Even since the Web descended down from the heavens (through a series of pipes and tubes, of course), we web folks have been obsessed with gathering, analyzing and spouting our wisdoms about metrics. By far the most popular metric these days is the length of time spent looking, reading or otherwise examining the screen in front of us.
It is to be accepted and otherwise unquestioned that the longer the time a user spends on a page, the better. So you can imagine the relief of online newspaper publishers when they learned of the results from data collected by Nielsen Online in March 2008.
Nielsen Online Data Results
A little more than one third of the top thirty newspaper Web sites reported an increase in the time spent per person in March.
Among the sites that recorded high gains in user attention are The New York Times, The Wall Street Journal Online, Village Voice Media, the Houston Chronicle, and Politico. Some highlights include:
* The average time spent per person for Politico soared about 200% in March, up an average of 15 minutes from 5 minutes the same month a year ago.
* Village Voice Media doubled its average to almost 7 minutes in March 2008 from about 4 minutes in March 2007.
* The Seattle Post-Intelligencer jumped more than 80% to 11 minutes from 6 minutes in March 2007.
But really want does this mean? Why doesn't Nielsen calculate how much readers are retaining? Or what else users are doing while "reading" the paper online?
While some sites, like The Atlanta Journal-Constitution dropped from 28 minutes in March 2007 to about 11 minutes in March 2008 and Philly.com, who was down from an average of 21 minutes in March 2007 to about 7 minutes in March 2008, didn't fair so well in the report, metrics for unique visitors were rather kind. The Atlanta Journal-Constitution's monthly unique traffic was up 28% in March year-over-year, for example.
Is It About Content Quality?
Does the time a user spends on a site correlate more to the information a user is actively searching for or the quality of the content online? Considering that the sites measured by Nielsen are online newspapers, can we only infer that people read at different speeds, some taking the time to digest World news or a recent editorial, while others scan?
Of course, there's the actual news to consider. Lots happened between March 2007 and March 2008. A presidential election picked up speed, economic woes grew and environmental concerns abounded. Perhaps there was more to keep readers interested and therefore online longer.

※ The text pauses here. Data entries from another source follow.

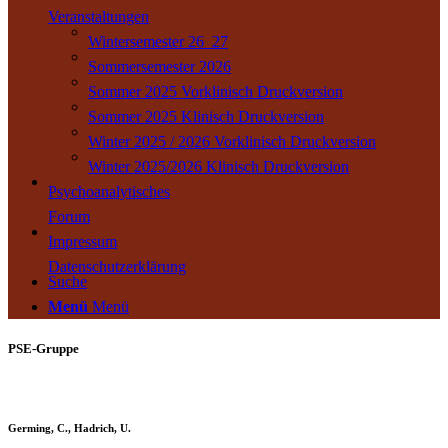
Veranstaltungen
Wintersemester 26_27
Sommersemester 2026
Sommer 2025 Vorklinisch Druckversion
Sommer 2025 Klinisch Druckversion
Winter 2025 / 2026 Vorklinisch Druckversion
Winter 2025/2026 Klinisch Druckversion
Psychoanalytisches
Forum
Impressum
Datenschutzerklärung
Suche
Menü
Menü
PSE-Gruppe
Germing, C., Hadrich, U.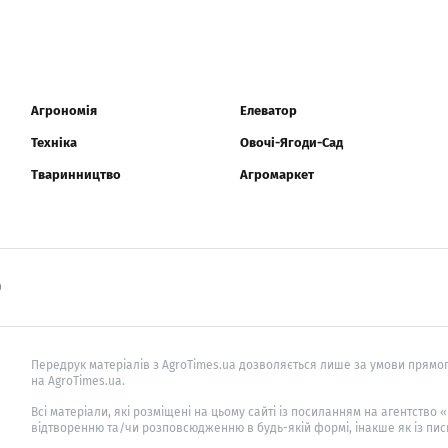
Агрономія
Елеватор
Техніка
Овочі-Ягоди-Сад
Тваринництво
Агромаркет
0
Передрук матеріалів з AgroTimes.ua дозволяється лише за умови прямог
на AgroTimes.ua.
Всі матеріали, які розміщені на цьому сайті із посиланням на агентство
відтворенню та/чи розповсюдженню в будь-якій формі, інакше як із пис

Yet, it most always goes back to content quality. CMSWire contributor Rick Sloboda has written about the time visitors spend on websites and as metrics gradually shift from page views to time, he makes it clear that "quality content engage visitors." Metrics are always important in helping to see the big picture. But it's important not to let number alone dictate; there may be many explanations for data collected. Look to your content and it could tell a bigger story.